Ignorando la advertencia e ingresando al sitio, se mostró una página negra con el logo “Rooted Syntax”.
Análisis forense
Un rápido Google para “Rooted Syntax” condujo al experto en seguridad de la información a la página de Facebook de un grupo de hackers, que contenía publicaciones con detalles sobre los sitios que habían desfigurado y hackeado.
También quedó claro a partir de una búsqueda en Google que otros sitios se habían borrado de la misma manera.
La primera tarea fue hacer SSH en el servidor donde se alojó el sitio hackeado para ver la raíz de WordPress. El profesional notó algunas rarezas que normalmente no serían parte de una instalación base de WordPress.
Los siguientes archivos y directorios llamaron la atención:
- Doc_file
- zip
- webmail
- php
Además de los archivos no estándar, también anotó las marcas de tiempo de los archivos, la instalación original se había realizado el 20 de marzo y estaba claro que los archivos se habían agregado después de esa fecha.
Para iniciar la limpieza, el experto movió la raíz del documento a otra ubicación para su posterior análisis e instaló una nueva página de espera HTML estática para el sitio.
Uno de los archivos que se modificó desde la instalación original fue wp-config.php.
Al verlo, quedó inmediatamente claro que el hacker había completado la instalación de WordPress ingresando sus propias credenciales de MySQL, alojadas en un servidor utilizado por el hacker.
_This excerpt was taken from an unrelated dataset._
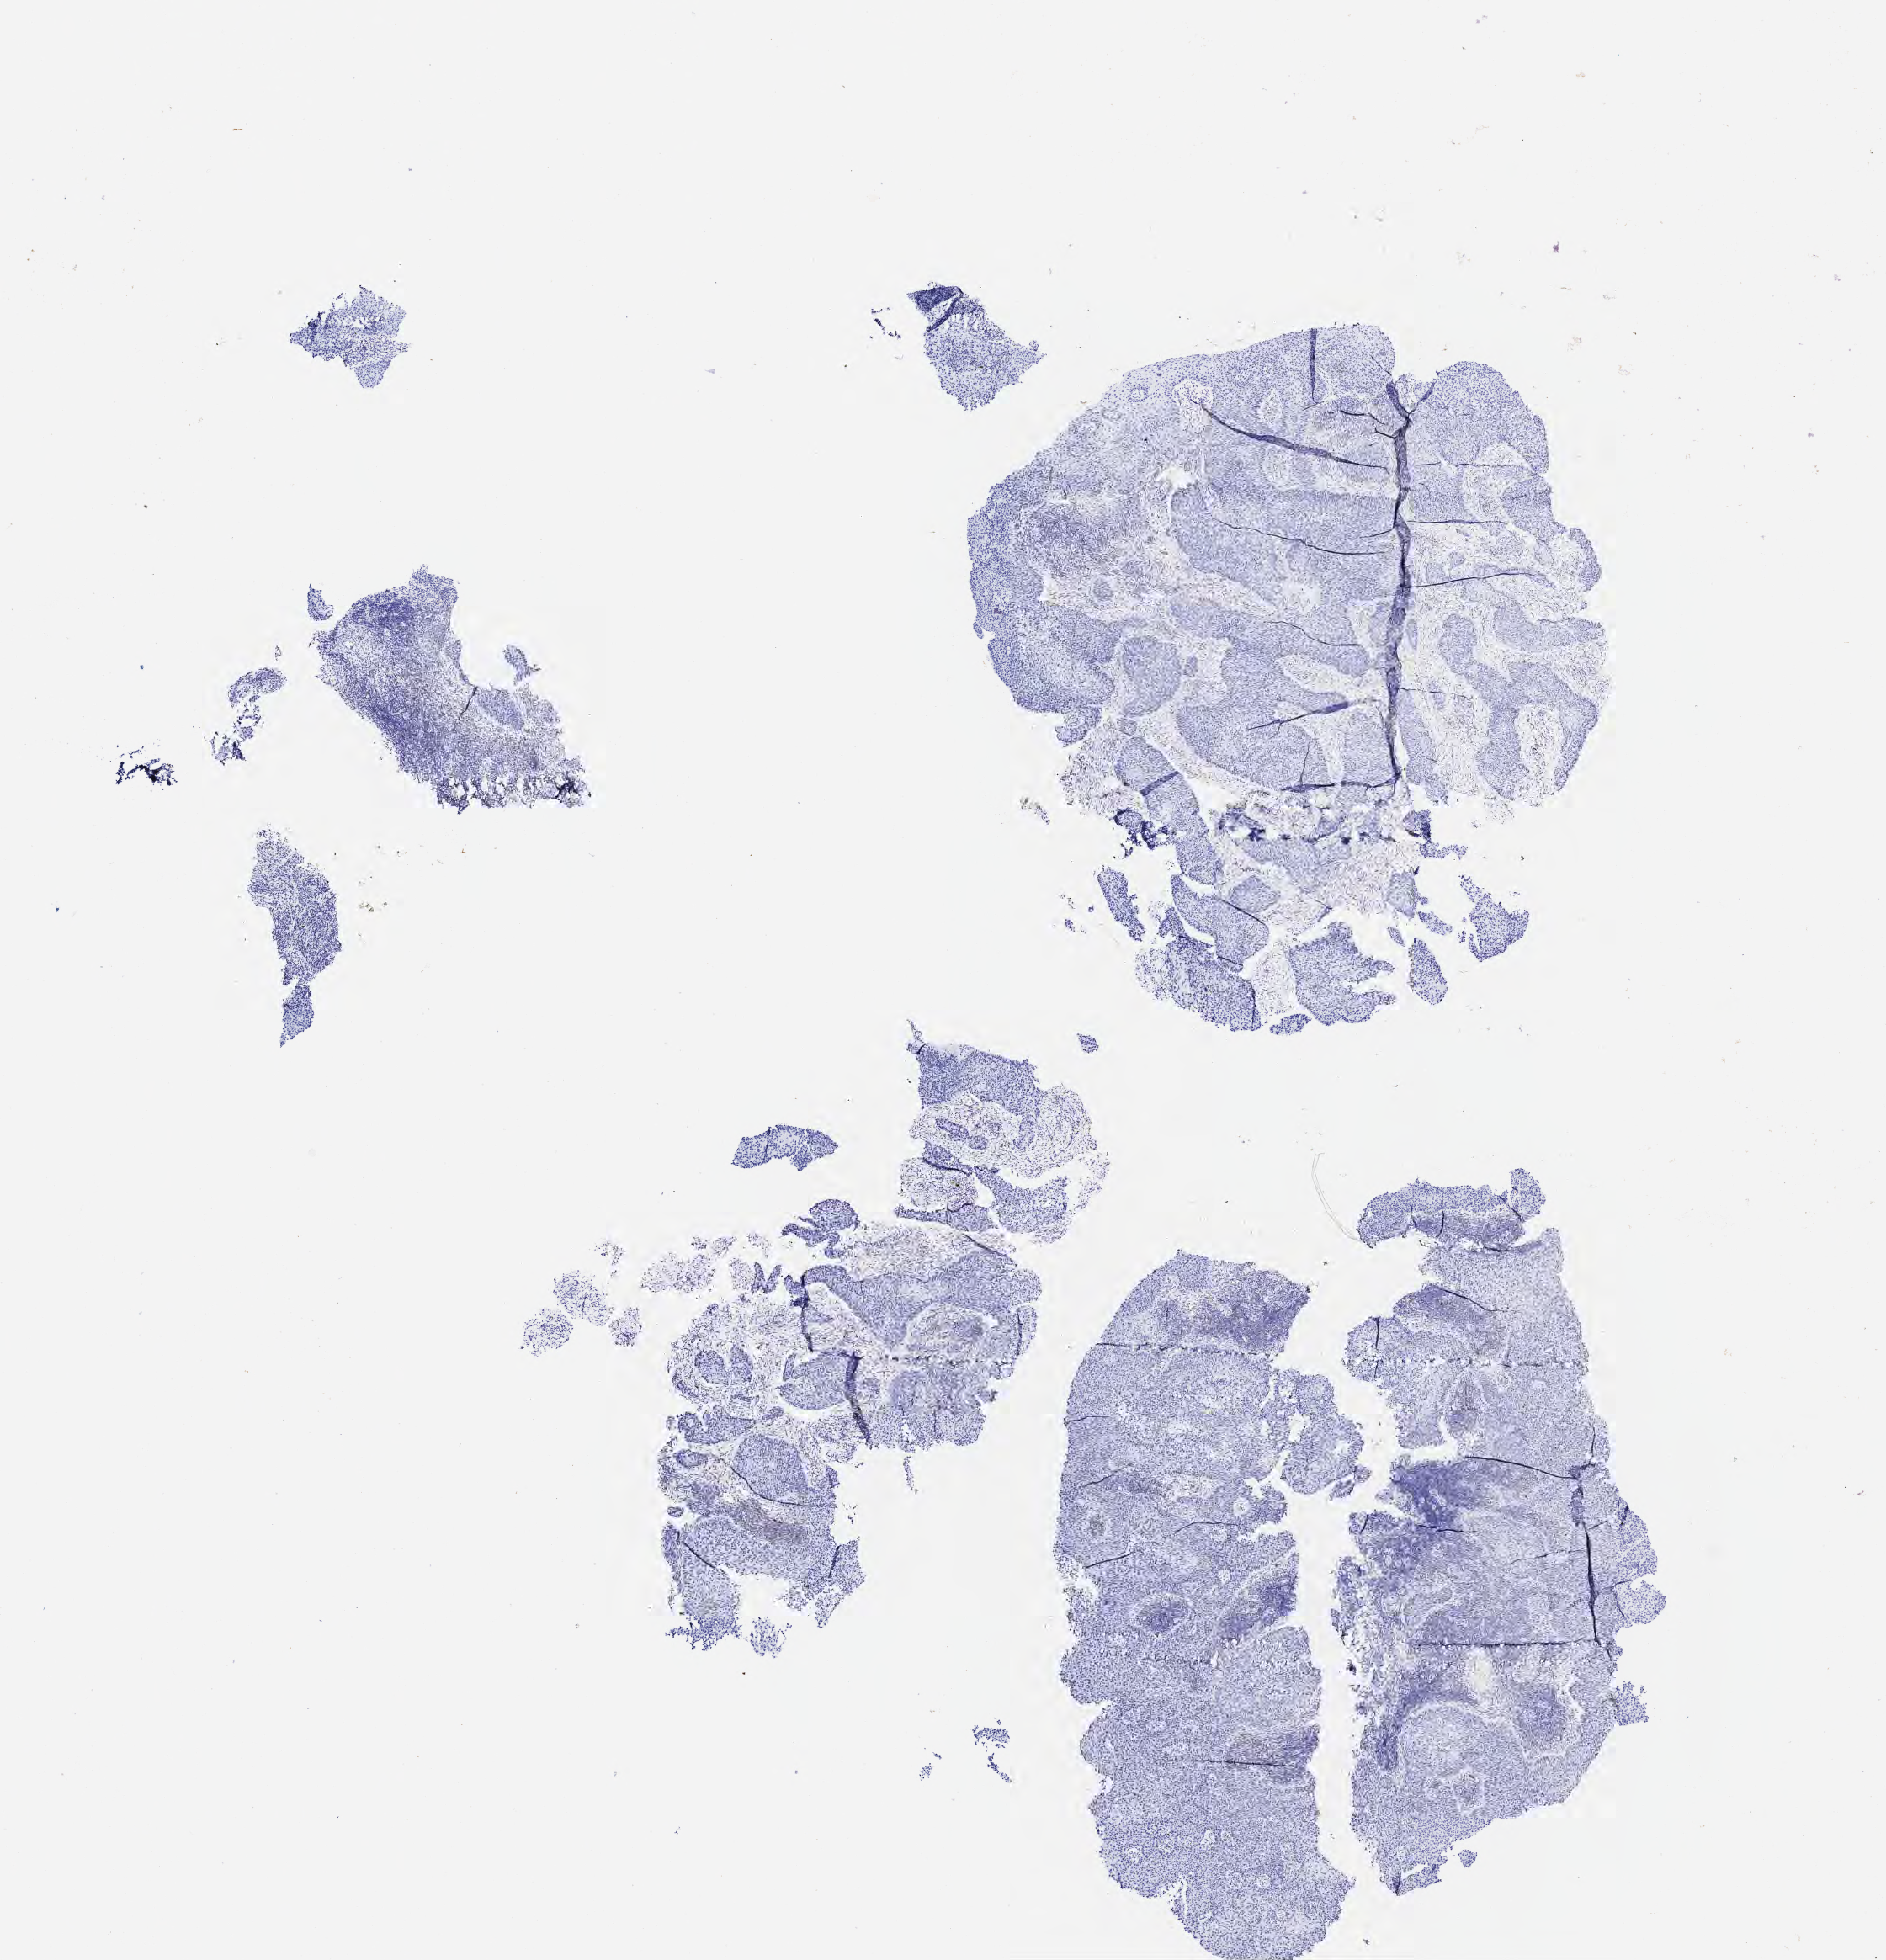
IHC for p16 (p16INK4a), whole-slide image, shown as a low-resolution overview of the whole scanned area (about 9.1 x 9.4 mm), specimen: tumor tissue, site: cervix. Female patient, aged 49.
* diagnosis: Squamous cell carcinoma, large cell, nonkeratinizing, NOS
Usando esas credenciales de MySQL, pude ejecutar consultas SQL desde el host de mi cliente para ayudar en mi investigación. Ejecuté SHOW TABLES y me mostró 2.310 tablas, considerando que cada instancia de WordPress usa 12 tablas por defecto, lo que hace que aproximadamente 192 instalen WordPress hackeado en este único servidor MySQL. La opción $ table_prefix en MySQL wp-config.php se usó para dar a cada instalación un prefijo único.
Estaba interesado en ver qué archivos, si hay alguno, habían sido editados recientemente a través del sistema de administración de WordPress. Ejecuté SQL select option_value de jhmxeoptions donde option_name = ‘recently_edited’ \ G para ver qué archivos habían sido editados recientemente por un usuario administrador.
Los hackers obtuvieron el control del sitio al ingresar los detalles de su propia base de datos y, posteriormente, alteraron la página de inicio del tema Veinte diecisiete predeterminado al colocar en este nuevo archivo index.php a través del sistema de administración.
Dentro del index.php había una gran cantidad de código ofuscado. Los hackers dejaron en un comentario la herramienta utilizada para generar el código ofuscado: FOPO. Desafortunadamente, la herramienta no desactivará el código sin una clave de cifrado.
El ofuscador funciona ejecutando el código PHP inicial a través de una serie de etapas que involucran las funciones str_rot13, gzinflate y base64_decode de PHP. Eventualmente, esto condujo al experto al archivo PHP fuente original.
Al examinar el código fuente más de cerca se reveló que muchas de las acciones del script consisten en descargar e instalar scripts maliciosos desde ubicaciones remotas, incluido el wso.php previamente encontrado. Los scripts adicionales se descargan al pasar en el parámetro raíz GET, por ejemplo, index.php? Root = domains.
También hay una opción genérica de carga de archivos disponible en root = home.
Después de recopilar esta información, el profesional de seguridad de la información tiene claro que los hackers podrían haber accedido a otras partes del servidor web. El analista continuó la investigación buscando otros archivos maliciosos en todo el sistema de archivos, pero no encontró nada.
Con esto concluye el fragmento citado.